■ Task brief: Return the lines below that contain the word "buttons".

[Saved data entries]
=-=-=

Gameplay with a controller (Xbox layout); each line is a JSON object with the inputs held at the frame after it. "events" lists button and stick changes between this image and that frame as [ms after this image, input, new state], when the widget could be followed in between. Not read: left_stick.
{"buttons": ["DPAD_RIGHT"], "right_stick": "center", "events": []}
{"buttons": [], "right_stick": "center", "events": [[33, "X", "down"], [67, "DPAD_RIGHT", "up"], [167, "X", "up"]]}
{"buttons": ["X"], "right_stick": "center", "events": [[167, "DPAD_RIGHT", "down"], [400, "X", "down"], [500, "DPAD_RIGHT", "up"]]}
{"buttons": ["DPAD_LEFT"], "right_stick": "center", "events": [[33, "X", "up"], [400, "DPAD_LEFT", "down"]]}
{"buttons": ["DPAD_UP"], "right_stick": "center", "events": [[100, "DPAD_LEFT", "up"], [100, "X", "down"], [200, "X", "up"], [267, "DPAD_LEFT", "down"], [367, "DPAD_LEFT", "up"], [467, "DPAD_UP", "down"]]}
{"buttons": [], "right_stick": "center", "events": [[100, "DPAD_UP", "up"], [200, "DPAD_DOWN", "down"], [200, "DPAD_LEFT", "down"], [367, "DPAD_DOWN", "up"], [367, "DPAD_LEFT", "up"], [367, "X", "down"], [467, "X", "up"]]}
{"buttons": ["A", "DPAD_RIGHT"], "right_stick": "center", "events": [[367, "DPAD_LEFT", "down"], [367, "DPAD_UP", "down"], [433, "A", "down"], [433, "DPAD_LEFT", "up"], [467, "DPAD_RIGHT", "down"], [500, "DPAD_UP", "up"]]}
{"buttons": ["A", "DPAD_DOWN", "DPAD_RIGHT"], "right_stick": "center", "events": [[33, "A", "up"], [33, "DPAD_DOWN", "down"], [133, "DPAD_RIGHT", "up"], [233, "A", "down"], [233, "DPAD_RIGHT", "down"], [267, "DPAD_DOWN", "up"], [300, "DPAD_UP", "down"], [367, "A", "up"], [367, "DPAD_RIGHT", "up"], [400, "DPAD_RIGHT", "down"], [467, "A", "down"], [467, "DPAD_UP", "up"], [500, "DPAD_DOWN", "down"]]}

=-=-=

■ The completed task:
{"buttons": ["DPAD_RIGHT"], "right_stick": "center", "events": []}
{"buttons": [], "right_stick": "center", "events": [[33, "X", "down"], [67, "DPAD_RIGHT", "up"], [167, "X", "up"]]}
{"buttons": ["X"], "right_stick": "center", "events": [[167, "DPAD_RIGHT", "down"], [400, "X", "down"], [500, "DPAD_RIGHT", "up"]]}
{"buttons": ["DPAD_LEFT"], "right_stick": "center", "events": [[33, "X", "up"], [400, "DPAD_LEFT", "down"]]}
{"buttons": ["DPAD_UP"], "right_stick": "center", "events": [[100, "DPAD_LEFT", "up"], [100, "X", "down"], [200, "X", "up"], [267, "DPAD_LEFT", "down"], [367, "DPAD_LEFT", "up"], [467, "DPAD_UP", "down"]]}
{"buttons": [], "right_stick": "center", "events": [[100, "DPAD_UP", "up"], [200, "DPAD_DOWN", "down"], [200, "DPAD_LEFT", "down"], [367, "DPAD_DOWN", "up"], [367, "DPAD_LEFT", "up"], [367, "X", "down"], [467, "X", "up"]]}
{"buttons": ["A", "DPAD_RIGHT"], "right_stick": "center", "events": [[367, "DPAD_LEFT", "down"], [367, "DPAD_UP", "down"], [433, "A", "down"], [433, "DPAD_LEFT", "up"], [467, "DPAD_RIGHT", "down"], [500, "DPAD_UP", "up"]]}
{"buttons": ["A", "DPAD_DOWN", "DPAD_RIGHT"], "right_stick": "center", "events": [[33, "A", "up"], [33, "DPAD_DOWN", "down"], [133, "DPAD_RIGHT", "up"], [233, "A", "down"], [233, "DPAD_RIGHT", "down"], [267, "DPAD_DOWN", "up"], [300, "DPAD_UP", "down"], [367, "A", "up"], [367, "DPAD_RIGHT", "up"], [400, "DPAD_RIGHT", "down"], [467, "A", "down"], [467, "DPAD_UP", "up"], [500, "DPAD_DOWN", "down"]]}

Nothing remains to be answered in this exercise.